I’m shit at dating, but sometimes I can convince someone to get dinner with me. Then what? Let me set the scene for you:
INT. CENTRO BUS — EVENING
HER, an attractive twenty-something, who loves country music, rides the BUS beside CLUELESS IDIOT, nervous.
This is my stop. Thanks for taking me out tonight.
I can walk you back if you like.
Are you kidding? It’s all the way up all those stairs; it’d be silly to make you walk up and down like that.
All right, well I had a lot of fun. Want to do this again sometime?
Oh absolutely we will. I promise.
There is probably some obvious sign there, which I’m just too thick to see. Still hoping for a follow up date though, assuming it even was a date. As I write this I realize that it probably was one, but that the semantics shouldn’t matter. All the same, I get to thinking: are there any dead giveaways that you are on a date, not just out as friends?
I’m sure in some corner of the Internet, someone has the answer, and I’m determined to find it. Turns out there are plenty of people blogging about the subject – mostly women writing for other women, like the confusion is somehow my fault. The general consensus is if you offer to pay for dinner, and you smell nice, you’re on a date. It’s all very scientific.
I decide that this is important enough to bother my friends with. Their responses vary. Some say one-on-one time with Her is automatically a date. Others say it’s only a date if I kiss Her.
Instead of clearing things up, I find I may have committed a major breach of protocol by not going for the goodnight kiss. Never the less, one friend actually has detailed instructions for people like me:
- Establish eye contact
- Move closer
- Tilt head and close eyes
- Stop and await response
I’m told the last step is the most important: you can’t have a good kiss without reciprocity.
“If you’re gonna make a move, you go 90% and make her go the other 10 if you’re gonna kiss her,” my helpful friend explains, “then you know she’s into you.” This is the best advice I’ve been given on the subject.
Another buddy tells me to track down the lobster from the little mermaid – the one that sings Lalalala, go on and kiss the girl – maybe it can give me the encouragement I needed. We’re in BJ’s when he tells me this, so naturally we stop by the live seafood tank to see if they sell crustaceans that could pose as my wingman. It seemed like a more plausible idea while I was drunk.

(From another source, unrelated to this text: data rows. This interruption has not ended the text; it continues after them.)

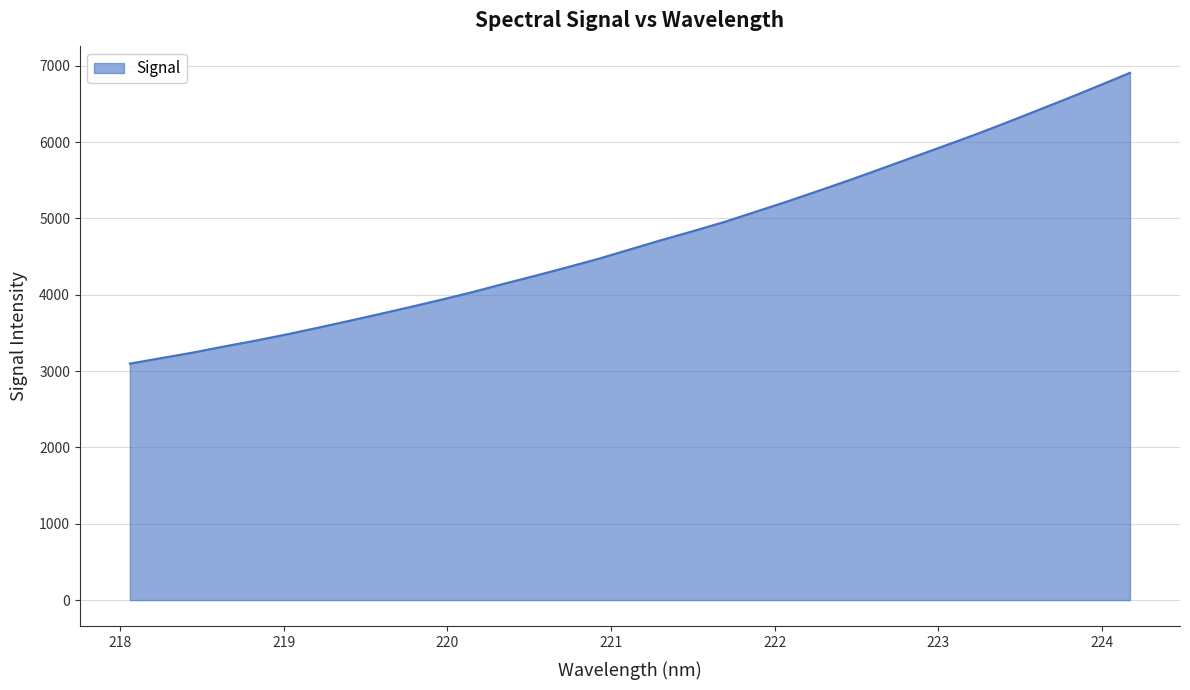

What is the greatest value displayed?

6908.8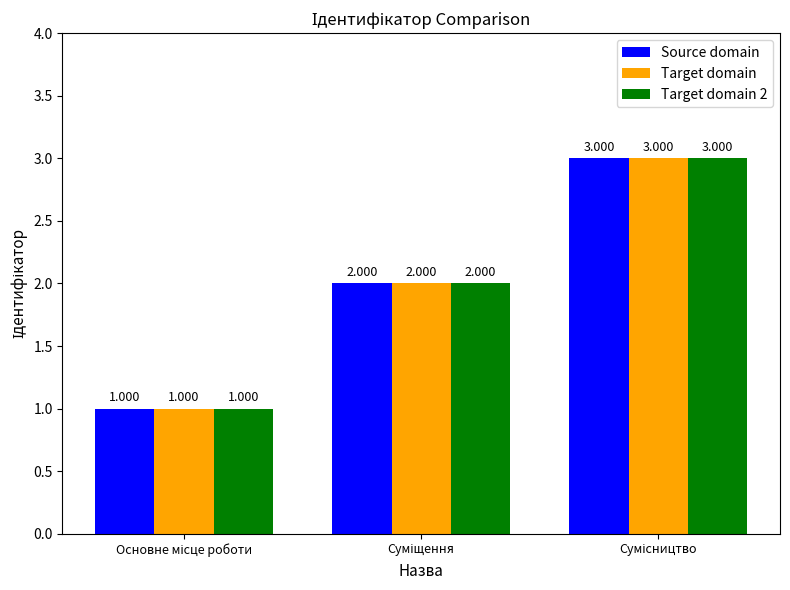

How many data points in Target domain are less than 2?

1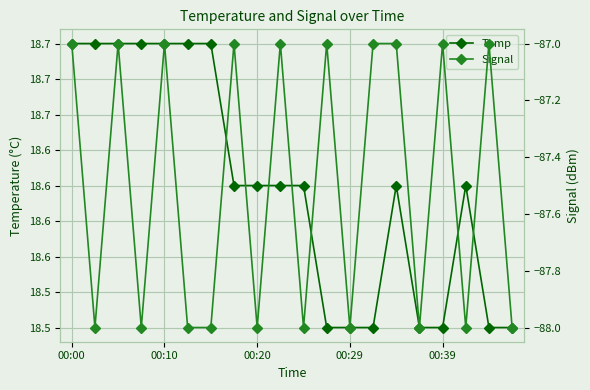

In Signal, how many points are higher than both neighbors (excluding endpoints)?

7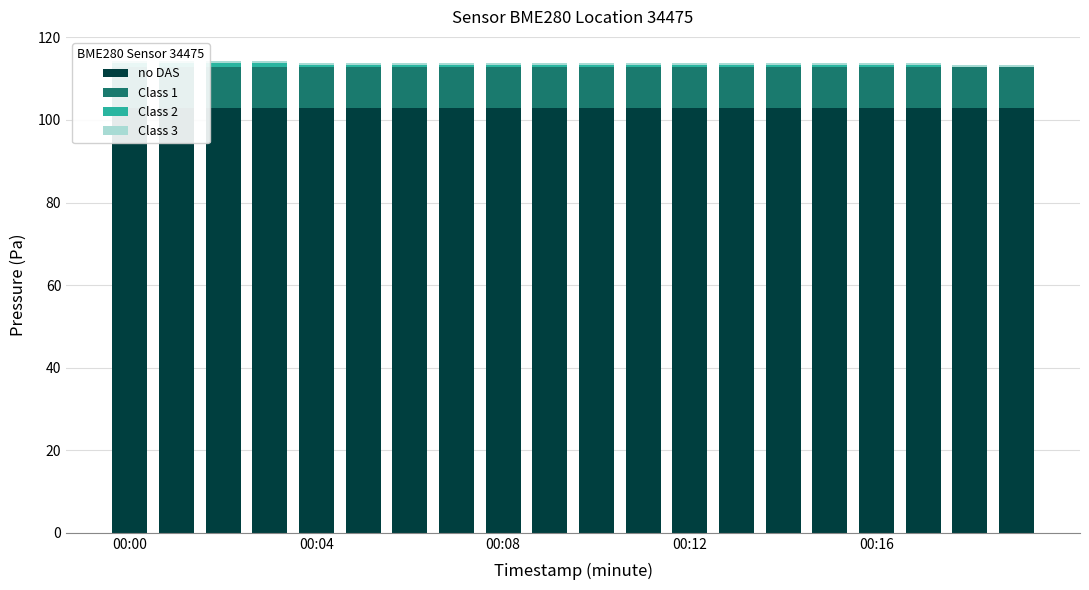

How many bars are there in total?

80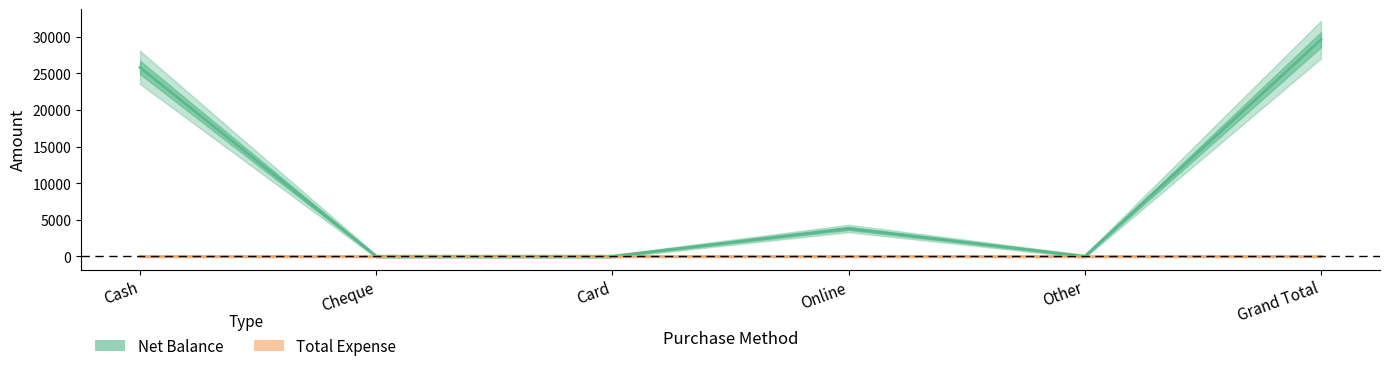

Reading left to right, list all the values displayed in this chart.

Cash=25800	Cheque=0	Card=0	Online=3800	Other=0	Grand Total=29600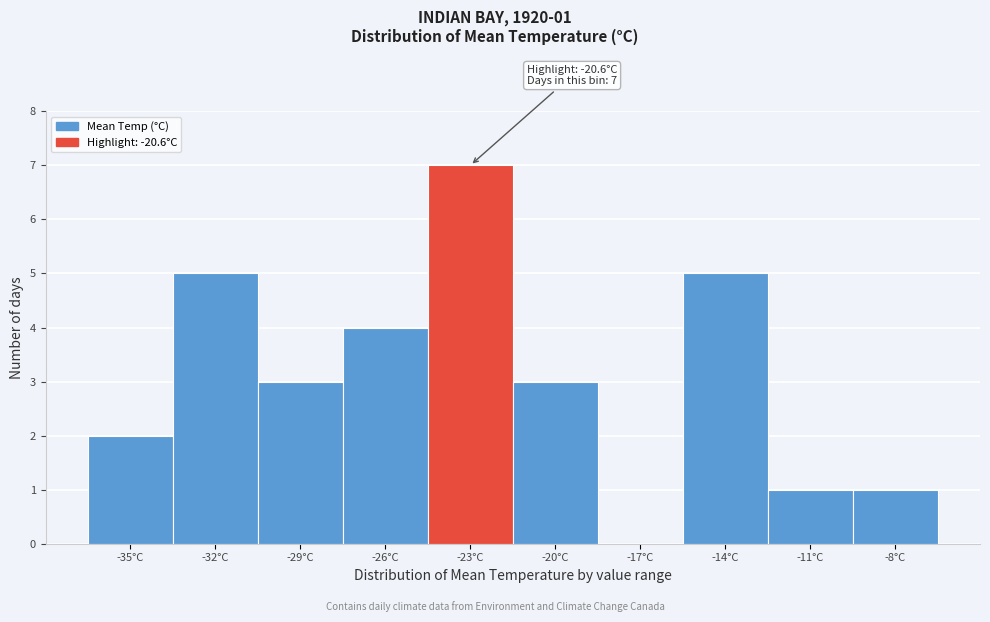

Reading left to right, transcribe all the data shown in this chart.

-35°C=2	-32°C=5	-29°C=3	-26°C=4	-23°C=7	-20°C=3	-17°C=0	-14°C=5	-11°C=1	-8°C=1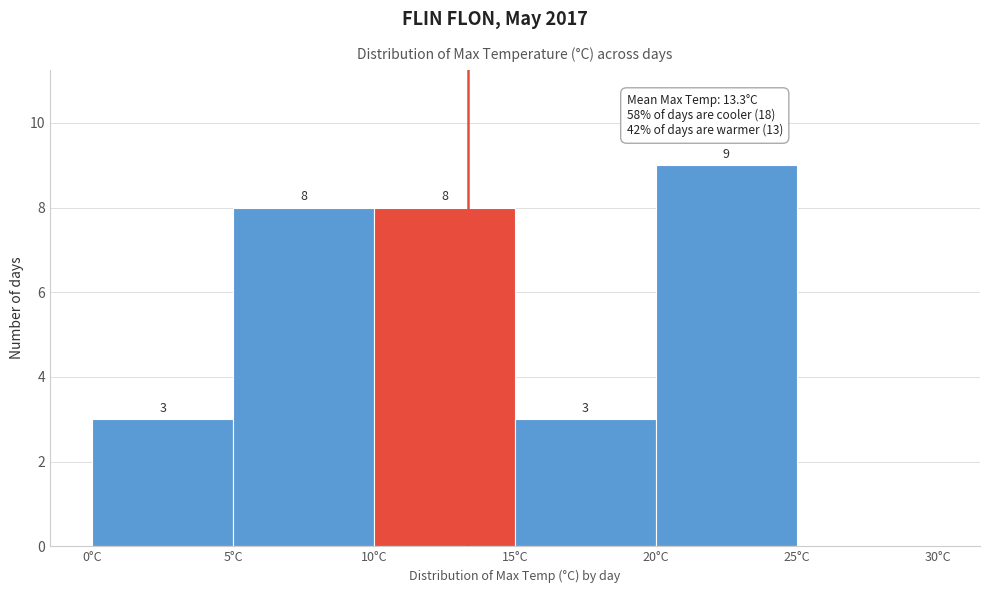

Over which range of the x-axis is the bar tallest?

20 to 25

It isn’t until I remember that lobsters don’t really talk that it hits me: here I am, thinking about whether I should’ve kissed Her, while I’m not even entirely sure if it was a date. But instead of shrugging it off like a normal human being, I’m sobering up in a chain retailer trying to pick out an anthropomorphic sea creature who can do the legwork for me. Not only am I definitely overthinking it, but also I’m probably the reason that women write these, “Am I on a date?” articles. My God, I am the problem.